Als Jihan Saleh vor zwei Jahren zur Wahl ging, wollte sie den Wandel. Ihr Hoffnungsträger hieß damals Mohammed Mursi, der Kandidat der Muslimbruderschaft. "Ich dachte, die Muslimbrüder sind fromm und wollen das Beste für das Volk, aber ich habe mich getäuscht", sagt die Hausfrau, die sich in der Früh in die Warteschlange der Wähler vor einem Schulgebäude im Kairoer Stadtteil Munira eingereiht hat.

Diesmal will Saleh ihre Stimme dem früheren Militärchef Abdel Fattah al-Sisi geben, so wie viele der Wählerinnen, die zusammen mit ihr unter einem Baum stehen und Schutz vor der Sonne suchen. Die meisten von ihnen sind Hausfrauen. Fast alle tragen Kopftuch. Das Wort "Wandel" kommt ihnen heute nicht über die Lippen. Sie wünschen sich nach drei Jahren Demos, Gewalt und Wirtschaftskrise nur noch "Stabilität", und zwar um jeden Preis. Menschenrechte, Meinungsfreiheit, das sind keine Themen, die bei dieser Wahl im Vordergrund stehen.

"Brauchen einen starken Mann"

#### [FRAGEN ZUM TEXT]
a - Bearbeiten Sie im Textauszug alles von „Diesmal will Saleh“ bis hinab zu „im Vordergrund stehen.“: Ersetzen Sie „Sonne“ durch „Hitze“ und geben Sie den Abschnitt so wieder.
b - Wo reihte sich Jihan Saleh laut Textauszug in die Warteschlange der Wähler ein?
Bitte stützen Sie sich allein auf den Textauszug.

#### [ERFASSTE EINTRÄGE]
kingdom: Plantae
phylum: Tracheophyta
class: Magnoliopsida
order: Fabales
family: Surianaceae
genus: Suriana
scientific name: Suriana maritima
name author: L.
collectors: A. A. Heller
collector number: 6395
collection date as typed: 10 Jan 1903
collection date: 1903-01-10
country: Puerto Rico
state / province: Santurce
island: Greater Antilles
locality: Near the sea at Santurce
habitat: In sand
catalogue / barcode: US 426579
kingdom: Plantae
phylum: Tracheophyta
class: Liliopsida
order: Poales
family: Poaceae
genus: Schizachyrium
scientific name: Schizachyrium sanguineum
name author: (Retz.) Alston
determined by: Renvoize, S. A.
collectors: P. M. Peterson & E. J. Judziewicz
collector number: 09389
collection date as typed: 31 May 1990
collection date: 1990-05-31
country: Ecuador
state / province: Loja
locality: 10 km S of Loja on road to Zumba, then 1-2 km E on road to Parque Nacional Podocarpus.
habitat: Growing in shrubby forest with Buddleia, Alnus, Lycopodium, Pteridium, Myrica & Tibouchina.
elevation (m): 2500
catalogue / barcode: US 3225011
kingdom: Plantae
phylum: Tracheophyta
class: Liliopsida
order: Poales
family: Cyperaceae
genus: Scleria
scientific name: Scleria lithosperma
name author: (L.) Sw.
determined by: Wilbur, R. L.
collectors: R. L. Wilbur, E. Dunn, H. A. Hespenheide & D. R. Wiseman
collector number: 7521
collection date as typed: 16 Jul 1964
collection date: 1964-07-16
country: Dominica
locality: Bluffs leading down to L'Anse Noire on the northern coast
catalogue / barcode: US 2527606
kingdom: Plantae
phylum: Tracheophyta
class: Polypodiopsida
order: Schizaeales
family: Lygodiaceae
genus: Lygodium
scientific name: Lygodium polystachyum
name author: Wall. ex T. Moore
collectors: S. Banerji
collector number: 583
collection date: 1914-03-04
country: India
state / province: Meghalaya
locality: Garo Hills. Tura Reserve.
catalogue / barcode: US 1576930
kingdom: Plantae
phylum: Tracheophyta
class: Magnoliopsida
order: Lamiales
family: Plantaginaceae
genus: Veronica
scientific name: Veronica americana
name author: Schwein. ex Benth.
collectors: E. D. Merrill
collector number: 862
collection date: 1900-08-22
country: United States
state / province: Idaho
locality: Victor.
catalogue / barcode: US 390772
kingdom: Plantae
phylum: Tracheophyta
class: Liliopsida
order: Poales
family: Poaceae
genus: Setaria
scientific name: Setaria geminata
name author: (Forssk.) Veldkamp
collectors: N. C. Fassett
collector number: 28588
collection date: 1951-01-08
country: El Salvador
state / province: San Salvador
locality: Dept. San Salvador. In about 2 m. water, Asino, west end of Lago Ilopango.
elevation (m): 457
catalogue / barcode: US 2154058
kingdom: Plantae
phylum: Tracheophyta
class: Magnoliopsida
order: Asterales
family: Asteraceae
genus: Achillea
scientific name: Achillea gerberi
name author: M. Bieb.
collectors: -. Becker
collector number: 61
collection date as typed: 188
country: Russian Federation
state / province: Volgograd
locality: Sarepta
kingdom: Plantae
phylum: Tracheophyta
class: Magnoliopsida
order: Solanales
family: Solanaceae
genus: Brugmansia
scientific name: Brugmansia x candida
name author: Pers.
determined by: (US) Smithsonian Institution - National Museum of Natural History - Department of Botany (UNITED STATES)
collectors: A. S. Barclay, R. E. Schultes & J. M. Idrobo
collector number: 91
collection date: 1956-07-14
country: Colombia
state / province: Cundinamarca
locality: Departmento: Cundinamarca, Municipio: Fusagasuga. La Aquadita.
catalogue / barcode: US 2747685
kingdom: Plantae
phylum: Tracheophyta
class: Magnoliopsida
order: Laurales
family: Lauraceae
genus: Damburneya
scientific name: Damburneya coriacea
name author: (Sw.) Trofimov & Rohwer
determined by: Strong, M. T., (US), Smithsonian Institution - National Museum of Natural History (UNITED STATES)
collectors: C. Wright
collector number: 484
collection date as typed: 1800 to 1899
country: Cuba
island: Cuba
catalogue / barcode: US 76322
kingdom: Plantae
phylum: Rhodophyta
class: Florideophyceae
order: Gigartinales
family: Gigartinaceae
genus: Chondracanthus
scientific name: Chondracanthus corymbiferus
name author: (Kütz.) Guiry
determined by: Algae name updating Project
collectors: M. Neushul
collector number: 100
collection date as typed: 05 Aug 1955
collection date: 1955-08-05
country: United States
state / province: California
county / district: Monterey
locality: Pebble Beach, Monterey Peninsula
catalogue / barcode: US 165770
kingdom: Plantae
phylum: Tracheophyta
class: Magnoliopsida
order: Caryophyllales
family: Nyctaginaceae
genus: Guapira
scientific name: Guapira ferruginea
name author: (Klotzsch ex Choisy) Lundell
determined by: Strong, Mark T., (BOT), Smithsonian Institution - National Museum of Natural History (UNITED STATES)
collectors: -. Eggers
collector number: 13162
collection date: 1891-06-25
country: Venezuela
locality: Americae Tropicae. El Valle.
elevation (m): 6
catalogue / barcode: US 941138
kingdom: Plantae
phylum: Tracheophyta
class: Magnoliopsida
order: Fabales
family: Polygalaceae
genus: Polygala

#### [LÖSUNGEN NACH AUFGABEN]
a -
Diesmal will Saleh ihre Stimme dem früheren Militärchef Abdel Fattah al-Sisi geben, so wie viele der Wählerinnen, die zusammen mit ihr unter einem Baum stehen und Schutz vor der Hitze suchen. Die meisten von ihnen sind Hausfrauen. Fast alle tragen Kopftuch. Das Wort "Wandel" kommt ihnen heute nicht über die Lippen. Sie wünschen sich nach drei Jahren Demos, Gewalt und Wirtschaftskrise nur noch "Stabilität", und zwar um jeden Preis. Menschenrechte, Meinungsfreiheit, das sind keine Themen, die bei dieser Wahl im Vordergrund stehen.

b - Vor einem Schulgebäude im Kairoer Stadtteil Munira.